Marcello Lippi, ct della nazionale azzurra, predica calma e profonde sicurezza: in cuor suo però sa che l’ennesimo flop, questa volta contro gli esordienti della Slovacchia, vorrebbe dire salutare anzitempo (troppo anzitempo) il Sudafrica e chiudere così il suo mandato bis con una figuraccia in grado (quasi) di oscurare l’eroicità delle notti tedesche. “Che non si ripeta l’errore di Bearzot nell’86” dicevano da più parti gli addetti ai lavoro, ecco, appello che pare caduto nel vuoto. Ma nulla è perso, anzi, una risalita impetuosa dell’Italia potrebbe ridare quel morale tipico per andare avanti mixando fortuna e tecnica, due qualità che per fortuna agli italiani spesso non mancano.
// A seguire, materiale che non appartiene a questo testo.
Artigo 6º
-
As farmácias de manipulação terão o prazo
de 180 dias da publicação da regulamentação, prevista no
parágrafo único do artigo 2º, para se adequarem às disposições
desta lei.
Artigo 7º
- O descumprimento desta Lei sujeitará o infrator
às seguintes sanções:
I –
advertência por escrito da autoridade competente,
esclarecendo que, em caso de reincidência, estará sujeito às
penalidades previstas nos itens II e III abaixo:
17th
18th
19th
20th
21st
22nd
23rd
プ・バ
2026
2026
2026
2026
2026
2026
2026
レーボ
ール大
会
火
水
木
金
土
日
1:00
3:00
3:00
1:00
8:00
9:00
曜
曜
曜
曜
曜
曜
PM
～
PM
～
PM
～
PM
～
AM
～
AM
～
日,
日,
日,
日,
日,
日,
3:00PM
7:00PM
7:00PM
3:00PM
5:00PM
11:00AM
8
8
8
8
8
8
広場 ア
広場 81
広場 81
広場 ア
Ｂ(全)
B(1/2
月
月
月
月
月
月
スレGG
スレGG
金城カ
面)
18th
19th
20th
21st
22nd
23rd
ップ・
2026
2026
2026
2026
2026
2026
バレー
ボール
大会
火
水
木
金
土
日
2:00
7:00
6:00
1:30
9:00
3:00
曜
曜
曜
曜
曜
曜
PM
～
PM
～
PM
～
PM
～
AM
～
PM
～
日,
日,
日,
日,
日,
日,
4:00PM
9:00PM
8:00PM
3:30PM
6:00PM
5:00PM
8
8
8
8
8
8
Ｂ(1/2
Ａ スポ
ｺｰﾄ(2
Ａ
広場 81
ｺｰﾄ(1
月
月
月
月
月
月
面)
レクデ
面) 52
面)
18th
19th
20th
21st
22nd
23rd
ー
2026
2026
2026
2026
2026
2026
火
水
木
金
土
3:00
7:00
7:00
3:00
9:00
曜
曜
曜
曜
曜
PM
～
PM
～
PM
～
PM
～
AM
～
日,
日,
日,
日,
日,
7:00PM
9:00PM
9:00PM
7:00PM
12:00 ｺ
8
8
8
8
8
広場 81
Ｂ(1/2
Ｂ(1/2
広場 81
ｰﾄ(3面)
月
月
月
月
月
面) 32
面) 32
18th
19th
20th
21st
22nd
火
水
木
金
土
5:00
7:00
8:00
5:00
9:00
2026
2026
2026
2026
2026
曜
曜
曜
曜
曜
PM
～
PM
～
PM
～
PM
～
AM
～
Per non cannare anche l’ostacolo Slovacchia, bisogna scegliere bene l’undici di partenza.

Contro la Nuova Zelanda l’allenatore viareggino ha riproposto la stessa formazione titolare che era scesa in campo qualche sera prima contro il Paraguay: qualcosa di meglio, ma forse solo dopo i cambi. E poi le avversarie erano troppo diverse, coi sudamericani tutt’altra pasta rispetto ai pur modesti neozelandesi. Contro gli slovacchi è ora di cambiare, e dal primo minuto (non a partita in corso), per garantire freschezza, imprevedibilità e verve, il tutto commisto alla tecnica che pur non dovrebbe mancare tra i 23 presenti nella rosa. Oddio, non è il caso di Gennaro Gattuso, ma il Ringhio milanista in campo si fa sentire come un mastino e seppur le primavere ormai sono 32 un buon supporto nella zona nevralgica del campo potrà sicuramente darlo.

Le Foto di Italia – Nuova Zelanda 1-1



Le Foto di Italia – Paraguay 1-1





Andrea Pirlo sembra ancora fuori dal ritmo partita e non lo si vuole rischiare in attesa degli ottavi (toccare ferro, grazie); così la soluzione Gattuso accanto a Daniele De Rossi e Riccardo Montolivo è tutt’altro che fantascientifica. Assodata la stessa difesa dei precedenti 180 minuti (ancora bocciatura per Christian Maggio e Leonardo Bonucci, d’altra parte per Lippi appare come sacrilego privarsi di Gianluca Zambrotta e Fabio Cannavaro), col mediano calabrese al centro del campo è assicurata tanta quantità a far da filtro, con la ovvia conseguenza che lì davanti il tridente dovrà essere letale. Già, ma chi i suoi interpreti? E allora affidiamoci alle probabilità e alla supposizioni, perché anche oggi Lippi ha mostrato solo i primi 15 minuti di allenamento, salvo poi allontare i giornalisti.

Dunque, all’Ellis Park di Johannesburg domani pomeriggio ci dovrebbe essere Giampaolo Pazzini come punta centrale al posto del fin qui impalpabile Alberto Gilardino: il Pazzo chiede una chance completa dopo lo spezzone scialbo contro gli oceanici domenica scorsa. Ad affiancare il sampdoriano dovrebbe esserci quasi sicuramente Antonio Di Natale: il capocannoniere della scorsa Serie A ha messo alle spalle i piccoli acciacchi di qualche settimana fa ed è pronto a prendere per mano la squadra, anche se ancora una volta Lippi potrebbe farlo accomodare in panchina e preferirgli Vincenzo Iaquinta. Questo a sinistra, mentre a destra lo stesso attaccante juventino ha buone probabilità di giocare, con Fabio Quagliarella però pronto e allarmato perché alla fine potrebbe essere lui il coniglio fuori dal cilindro.

Alla fine, pronosticando, sarà così: Di Natale a sinistra, Pazzini al centro, Iaquinta a destra, un trittico offensivo niente male che, sulla carta, dovrebbe riuscire a sgretolare l’arcigna difesa che metterà su Vladimir Weiss. Vi piace?